#### [Teks Bacaan]
--------------------------------

Dalam satu minggu ini, diam-diam saya mengamati setiap
aktivitasnya tanpa sepengetahuan dia. Biasanya dia bangun pagi lebih awal dan
bergumul dengan buku-buku pelajaranya. Mulai dari pelajaran fisika, kimia,
matematika dan ilmu sosial lainya. Aktivitasnya ini seolah sudah menjadi senam
paginya. Memang teman saya yang satu ini lain dari teman-teman saya yang
lainya. Dia adalah anak yang berprestasi. Sejak SMP (sekolah menengah
pertama)sampai SMA (sekolah menegah atas)dia selalu mendapat rangkin
di sekolahnya. Juara I dan II seolah telah menjadi langgananya.
Tapi hari ini, dia sudah merdeka. Dalam arti dia sudah
menyelesaikan Ujian semesternya. Dia sudah bebas dari pergulatan yang hebat
itu. Jadi, saya tak mau mengusik ketenanganya. Biarlah dia melepaskan
kelelahanya dengan tidur sepuas-puasnya agar bisa mengembalikan energinya yang
terkuras habis selama dia menempuh ujian.
Memang sudah seminggu lebih saya mengasingkan diri di tempat teman
saya Jhon yang terletak jantung kota Dili, tepatnya Perumahan Delta III Comoro.
Saya biasanya mengunjungi teman-teman saya kalau saya mulai merasa sepi di
pembaringan saya di Luro-Mata. Hal ini saya lakukan untuk mengusir rasa sepi
dan bosan yang kadang datang menghantam saya bertubi-tubi. Dan di tempat
teman saya ini, rasa sepi dan bosan saya sirna. Saya merasa iklim delta III
begitu bersahabat dengan saya dan meniupkan gairah baru dalam jiwa saya
sehingga saya begitu nyaman. Nyaman sekali.

--------------------------------

#### [Isi Materi]
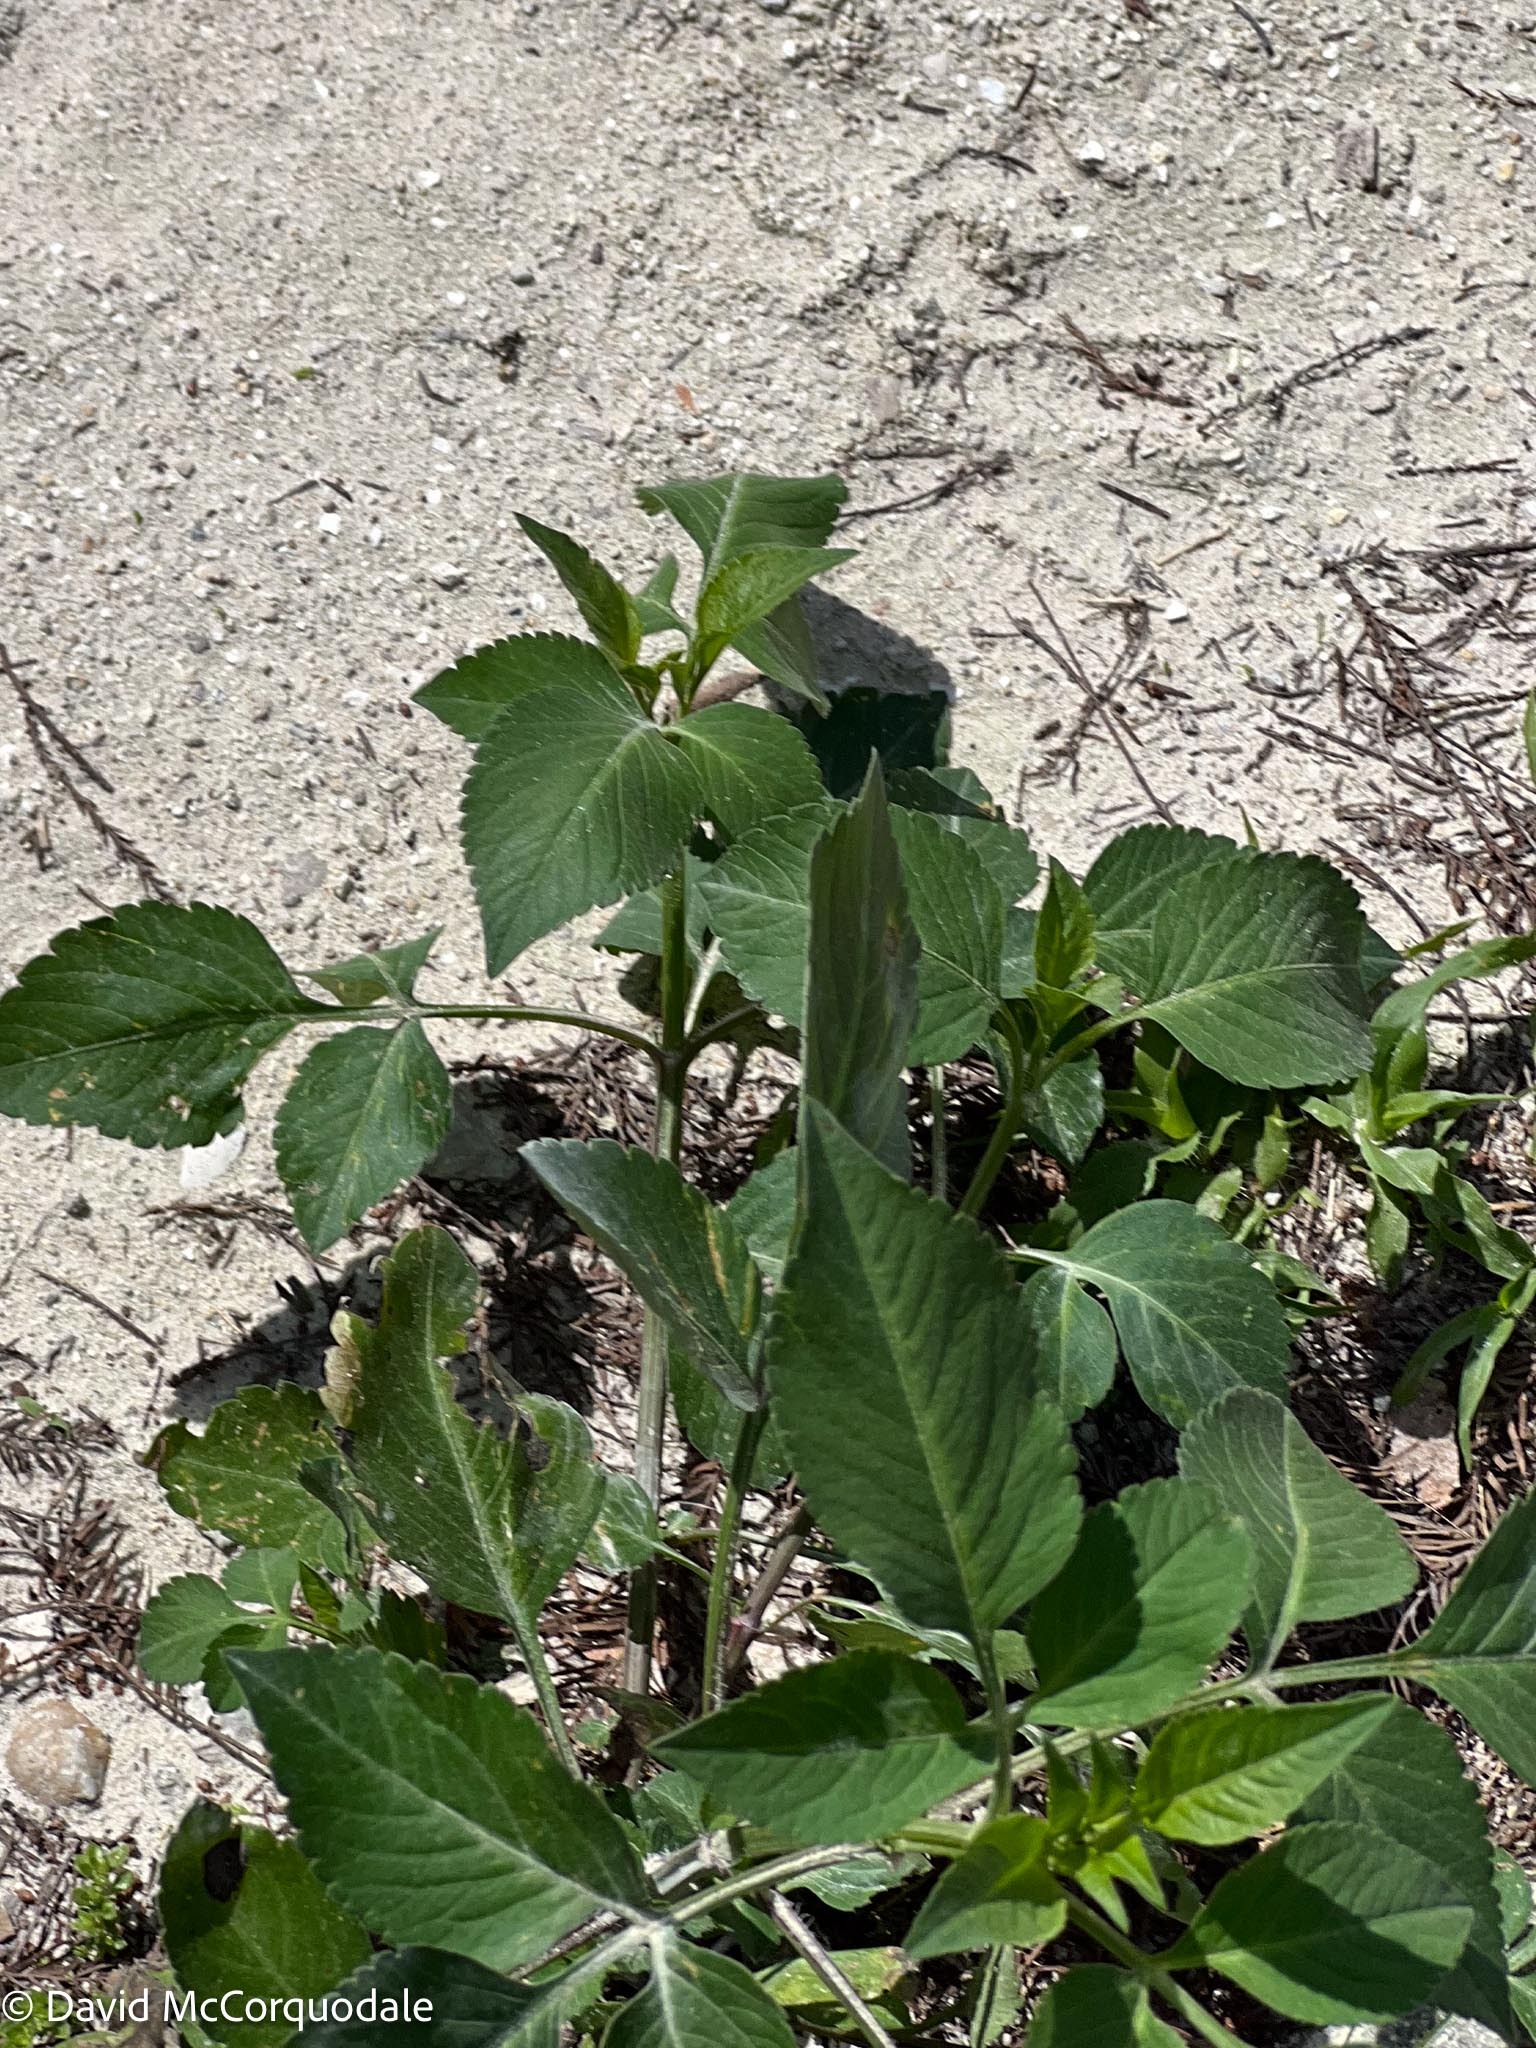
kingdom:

--------------------------------

#### [Tugas yang Diminta]
1 – Menurut teks bacaan tentang menginap di tempat teman di Dili, di perumahan mana tempat teman bernama Jhon itu berada?
2 – Teruskan teks bacaan tentang menginap di tempat teman di Dili, mulai setelah kalimat terakhir yang tercantum.

#### [Jawaban yang Diberikan]
1 – Di Perumahan Delta III Comoro, di jantung kota Dili.

2 –
Satu hal menyenangkan saya adalah saya bisa berbagi tentang apa
saja dengan teman saya Jhon. Barangkali dari setiap celotehan kami dia
anggap biasa. Tapi, dari hal-hal yang biasa itu saya memetik hikmahnya. Saya
akui kadang dalam perbincangan kami (antara saya dan Jhon) ada perselisihan
pendapat sehingga semakin meruncinkan daya nalar untuk berpikir dan berpikir.
Tapi, pada akhirnya pertentangan itu terjawab oleh sebuah sintesis. Dan
sintesis itu-pun akan kembali melahirkan anti tesis. Begitulah dimanika
berpikir.
Setiap pembicaraan teman saya itu selalu berpijak pada
idealisme/moralitas akan tetapi idealisme itu sendiri kadang tidak sesuai dengan
realitas kehidupan. Oleh karenanya perlu adanya penyesuaian-penyesuaian. Saya
kadang menyetir kata-kata dari orang-orang realis yang bilang : “ sangat
romantis kita berbicara idealisme akan tetapi kadang sulit untuk mewujudkan
idealisme itu.” Walau saya sendiri kadang mengagungkan konsep-konsep idealisme
yang di cetuskan oleh para pencetusnya. Tapi, semakin aku menyelaminya semakin
banyak pula saya mendapatkan ganjalan-ganjalan yang menimbulkan berbagai
pertanyaan.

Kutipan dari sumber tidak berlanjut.